Data entries:
╭──

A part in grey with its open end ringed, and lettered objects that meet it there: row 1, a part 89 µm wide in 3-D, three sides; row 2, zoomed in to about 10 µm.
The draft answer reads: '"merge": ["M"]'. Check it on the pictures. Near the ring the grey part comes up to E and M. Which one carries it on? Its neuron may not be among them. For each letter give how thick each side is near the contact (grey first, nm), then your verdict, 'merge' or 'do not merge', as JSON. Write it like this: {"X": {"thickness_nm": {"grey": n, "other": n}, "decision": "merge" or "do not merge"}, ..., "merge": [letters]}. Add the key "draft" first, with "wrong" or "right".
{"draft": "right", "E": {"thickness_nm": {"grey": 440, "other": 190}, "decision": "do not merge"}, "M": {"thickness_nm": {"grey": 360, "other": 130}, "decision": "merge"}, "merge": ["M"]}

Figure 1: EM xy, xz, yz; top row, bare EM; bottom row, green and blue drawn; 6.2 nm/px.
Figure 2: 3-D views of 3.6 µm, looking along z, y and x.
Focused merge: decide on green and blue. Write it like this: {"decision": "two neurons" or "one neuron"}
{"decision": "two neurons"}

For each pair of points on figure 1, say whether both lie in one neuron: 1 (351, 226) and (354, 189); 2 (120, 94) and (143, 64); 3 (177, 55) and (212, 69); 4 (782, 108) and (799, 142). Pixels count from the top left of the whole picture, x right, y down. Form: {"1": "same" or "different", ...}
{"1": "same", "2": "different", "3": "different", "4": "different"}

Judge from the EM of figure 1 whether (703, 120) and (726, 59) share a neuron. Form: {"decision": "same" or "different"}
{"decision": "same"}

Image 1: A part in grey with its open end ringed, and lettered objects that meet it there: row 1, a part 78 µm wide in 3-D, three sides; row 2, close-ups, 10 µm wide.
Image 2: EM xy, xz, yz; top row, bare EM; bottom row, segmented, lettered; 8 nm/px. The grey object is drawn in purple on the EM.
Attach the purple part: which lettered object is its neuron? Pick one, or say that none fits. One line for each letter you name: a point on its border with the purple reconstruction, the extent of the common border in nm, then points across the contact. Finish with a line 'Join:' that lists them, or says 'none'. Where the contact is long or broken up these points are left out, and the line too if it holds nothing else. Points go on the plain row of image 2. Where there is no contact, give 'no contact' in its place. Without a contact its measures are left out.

╰──
╭──

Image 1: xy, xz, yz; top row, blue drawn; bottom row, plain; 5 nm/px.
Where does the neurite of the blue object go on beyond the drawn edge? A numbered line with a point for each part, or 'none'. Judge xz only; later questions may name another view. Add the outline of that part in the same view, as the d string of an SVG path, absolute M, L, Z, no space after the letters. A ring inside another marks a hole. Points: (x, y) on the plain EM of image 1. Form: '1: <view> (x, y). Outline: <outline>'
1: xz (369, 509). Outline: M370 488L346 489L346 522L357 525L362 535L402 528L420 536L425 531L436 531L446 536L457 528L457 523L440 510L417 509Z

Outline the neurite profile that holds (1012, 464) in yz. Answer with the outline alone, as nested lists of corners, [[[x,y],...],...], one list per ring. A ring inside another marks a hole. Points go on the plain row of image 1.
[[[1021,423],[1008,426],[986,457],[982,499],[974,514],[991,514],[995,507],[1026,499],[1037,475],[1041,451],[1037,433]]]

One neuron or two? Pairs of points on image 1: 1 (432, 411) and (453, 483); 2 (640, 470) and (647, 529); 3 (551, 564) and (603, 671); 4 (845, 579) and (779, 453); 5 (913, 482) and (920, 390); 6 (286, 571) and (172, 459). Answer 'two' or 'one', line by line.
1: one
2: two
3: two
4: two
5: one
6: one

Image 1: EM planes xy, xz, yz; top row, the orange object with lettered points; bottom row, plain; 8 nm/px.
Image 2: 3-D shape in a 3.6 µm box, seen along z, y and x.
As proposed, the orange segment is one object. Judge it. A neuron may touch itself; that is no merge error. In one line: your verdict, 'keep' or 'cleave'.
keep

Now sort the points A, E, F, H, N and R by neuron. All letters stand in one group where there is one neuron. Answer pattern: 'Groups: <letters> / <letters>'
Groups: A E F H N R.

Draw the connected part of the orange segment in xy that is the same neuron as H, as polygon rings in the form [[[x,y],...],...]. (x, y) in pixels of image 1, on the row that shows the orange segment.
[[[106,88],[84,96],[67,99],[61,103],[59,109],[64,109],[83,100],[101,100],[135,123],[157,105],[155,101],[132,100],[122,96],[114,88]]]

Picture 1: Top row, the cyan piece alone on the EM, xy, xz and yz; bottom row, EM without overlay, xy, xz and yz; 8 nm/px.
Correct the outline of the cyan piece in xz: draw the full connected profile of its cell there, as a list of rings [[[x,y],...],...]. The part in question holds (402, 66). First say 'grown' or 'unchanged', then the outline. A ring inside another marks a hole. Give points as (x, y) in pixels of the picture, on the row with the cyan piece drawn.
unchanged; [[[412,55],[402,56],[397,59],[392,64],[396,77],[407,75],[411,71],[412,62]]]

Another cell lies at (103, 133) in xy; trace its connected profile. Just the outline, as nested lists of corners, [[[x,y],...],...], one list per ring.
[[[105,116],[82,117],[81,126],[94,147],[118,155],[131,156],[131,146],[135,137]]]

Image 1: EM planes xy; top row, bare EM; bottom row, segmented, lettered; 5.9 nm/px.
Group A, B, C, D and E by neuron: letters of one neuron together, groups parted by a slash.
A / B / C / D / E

╰──

EXERCISE: Extract exactly and only the lines above from the line containing "Image 1: EM planes xy, xz, yz;" through the line containing "Picture 1: Top", both end lines included.

FINISHED TASK:
Image 1: EM planes xy, xz, yz; top row, the orange object with lettered points; bottom row, plain; 8 nm/px.
Image 2: 3-D shape in a 3.6 µm box, seen along z, y and x.
As proposed, the orange segment is one object. Judge it. A neuron may touch itself; that is no merge error. In one line: your verdict, 'keep' or 'cleave'.
keep

Now sort the points A, E, F, H, N and R by neuron. All letters stand in one group where there is one neuron. Answer pattern: 'Groups: <letters> / <letters>'
Groups: A E F H N R.

Draw the connected part of the orange segment in xy that is the same neuron as H, as polygon rings in the form [[[x,y],...],...]. (x, y) in pixels of image 1, on the row that shows the orange segment.
[[[106,88],[84,96],[67,99],[61,103],[59,109],[64,109],[83,100],[101,100],[135,123],[157,105],[155,101],[132,100],[122,96],[114,88]]]

Picture 1: Top row, the cyan piece alone on the EM, xy, xz and yz; bottom row, EM without overlay, xy, xz and yz; 8 nm/px.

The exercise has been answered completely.